Induced expression of C/EBPα prevents monocytic differentiation. Shown are Wright-Giemsa-stained cytospin preparations of U937α#2 cells. (A) Cells grown in zinc-deficient medium for 9 days. (B) Cells grown in zinc-containing medium for 9 days. (C and D) Cells cultured in the presence of zinc for 7 days, with TPA then added for 2 days, in the continued presence of zinc (total of 9 days of zinc treatment). N, representative cell with the appearance of a polymorphonuclear granulocyte. (E and F) Cells treated with TPA for 2 days in the absence of zinc. M, representative cell with the morphology of a macrophage.

FIG. 6

Short-term induction of C/EBPα expression in U937 cells is sufficient for morphological granulocytic maturation.
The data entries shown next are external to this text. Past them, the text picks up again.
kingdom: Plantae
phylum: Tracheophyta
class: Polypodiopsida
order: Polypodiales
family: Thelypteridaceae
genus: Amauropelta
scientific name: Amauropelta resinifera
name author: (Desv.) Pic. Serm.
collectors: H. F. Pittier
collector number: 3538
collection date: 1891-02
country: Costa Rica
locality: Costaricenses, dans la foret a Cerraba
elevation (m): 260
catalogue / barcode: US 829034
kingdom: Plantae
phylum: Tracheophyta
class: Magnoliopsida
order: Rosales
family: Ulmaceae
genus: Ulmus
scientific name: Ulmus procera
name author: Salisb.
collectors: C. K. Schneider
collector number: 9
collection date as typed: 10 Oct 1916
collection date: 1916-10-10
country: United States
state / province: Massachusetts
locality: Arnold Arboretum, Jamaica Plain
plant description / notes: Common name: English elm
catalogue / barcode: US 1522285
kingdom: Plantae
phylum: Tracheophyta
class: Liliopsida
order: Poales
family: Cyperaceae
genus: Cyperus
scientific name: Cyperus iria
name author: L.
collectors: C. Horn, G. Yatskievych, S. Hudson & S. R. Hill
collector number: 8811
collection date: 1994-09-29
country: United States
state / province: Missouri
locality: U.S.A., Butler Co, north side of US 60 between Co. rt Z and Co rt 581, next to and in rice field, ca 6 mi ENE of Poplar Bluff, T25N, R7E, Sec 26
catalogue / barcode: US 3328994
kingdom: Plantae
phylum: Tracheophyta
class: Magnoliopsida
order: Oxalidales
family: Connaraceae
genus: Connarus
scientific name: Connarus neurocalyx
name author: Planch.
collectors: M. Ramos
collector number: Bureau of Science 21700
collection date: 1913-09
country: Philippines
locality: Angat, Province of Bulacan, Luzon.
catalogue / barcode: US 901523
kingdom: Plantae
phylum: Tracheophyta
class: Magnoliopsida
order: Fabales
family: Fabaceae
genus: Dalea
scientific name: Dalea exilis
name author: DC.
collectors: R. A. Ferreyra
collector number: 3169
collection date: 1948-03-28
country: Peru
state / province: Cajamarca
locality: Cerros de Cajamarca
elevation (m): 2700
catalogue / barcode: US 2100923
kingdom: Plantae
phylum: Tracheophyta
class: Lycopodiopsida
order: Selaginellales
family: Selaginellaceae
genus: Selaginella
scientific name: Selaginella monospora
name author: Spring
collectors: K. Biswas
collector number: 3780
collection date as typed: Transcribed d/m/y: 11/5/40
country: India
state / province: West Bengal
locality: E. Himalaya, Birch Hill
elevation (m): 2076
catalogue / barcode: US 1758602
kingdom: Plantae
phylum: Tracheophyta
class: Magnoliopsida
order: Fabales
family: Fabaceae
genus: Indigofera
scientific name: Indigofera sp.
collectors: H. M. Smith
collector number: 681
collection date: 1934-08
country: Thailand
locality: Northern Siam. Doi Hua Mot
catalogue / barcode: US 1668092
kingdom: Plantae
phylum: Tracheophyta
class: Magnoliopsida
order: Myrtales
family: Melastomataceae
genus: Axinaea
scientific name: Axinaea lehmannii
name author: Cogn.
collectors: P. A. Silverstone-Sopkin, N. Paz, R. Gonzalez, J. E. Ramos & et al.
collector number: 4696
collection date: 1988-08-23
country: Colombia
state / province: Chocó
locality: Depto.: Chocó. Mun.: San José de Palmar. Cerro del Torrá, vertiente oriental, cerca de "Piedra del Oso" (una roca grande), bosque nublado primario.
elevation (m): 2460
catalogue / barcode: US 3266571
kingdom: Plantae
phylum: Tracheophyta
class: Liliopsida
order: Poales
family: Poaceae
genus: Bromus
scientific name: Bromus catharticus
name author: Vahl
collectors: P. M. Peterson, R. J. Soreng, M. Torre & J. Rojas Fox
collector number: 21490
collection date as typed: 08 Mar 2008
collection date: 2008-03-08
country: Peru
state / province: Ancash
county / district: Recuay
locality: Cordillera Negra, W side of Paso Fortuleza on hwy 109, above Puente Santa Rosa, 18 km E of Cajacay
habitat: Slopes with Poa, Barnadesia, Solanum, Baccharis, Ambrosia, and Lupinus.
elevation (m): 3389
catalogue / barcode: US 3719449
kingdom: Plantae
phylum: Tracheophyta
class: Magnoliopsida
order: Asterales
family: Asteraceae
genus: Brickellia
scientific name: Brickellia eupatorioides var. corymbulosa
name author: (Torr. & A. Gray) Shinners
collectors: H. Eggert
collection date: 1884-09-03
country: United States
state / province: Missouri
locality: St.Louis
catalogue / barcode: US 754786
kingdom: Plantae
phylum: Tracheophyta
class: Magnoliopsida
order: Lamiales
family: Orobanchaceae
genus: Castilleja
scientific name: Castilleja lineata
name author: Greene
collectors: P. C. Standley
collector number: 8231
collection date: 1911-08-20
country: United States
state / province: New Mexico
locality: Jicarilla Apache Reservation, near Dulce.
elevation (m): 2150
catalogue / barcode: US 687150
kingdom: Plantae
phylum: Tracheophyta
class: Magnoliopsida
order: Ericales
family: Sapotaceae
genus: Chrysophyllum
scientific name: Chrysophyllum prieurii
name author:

C/EBPα-transfected U937 cells (clone U937α#2) were cultured in the absence (A) or continued presence (B) of zinc for 16 days. The same cell line was also initially seeded in medium containing zinc, subsequently washed after 1 day (E and F), 2 days (D), or 3 days (C), and maintained in zinc-deficient medium for an additional 20 days (C), 21 days (D), 22 days (E), or 23 days (F).

FIG. 7

Model of bipotential myeloid lineage differentiation. The expression of increased levels of C/EBPα in a bipotential myeloid precursor induces genetic changes over the course of a week that lead to irreversible granulocytic differentiation. Prior to this switch point, monocytic differentiation agents such as TPA can induce macrophage development, but subsequent to this point the same agents can accelerate granulocytic differentiation. After the switch point, C/EBPα silencing is required for the monocytic pathway to proceed, as forced expression of C/EBPα prevents monocytic differentiation. At present, the factors which direct monocytic maturation of the bipotential myeloid precursor cell are not clearly defined, but candidate genes include the egr-1 family (48) and/or PU.1 (30).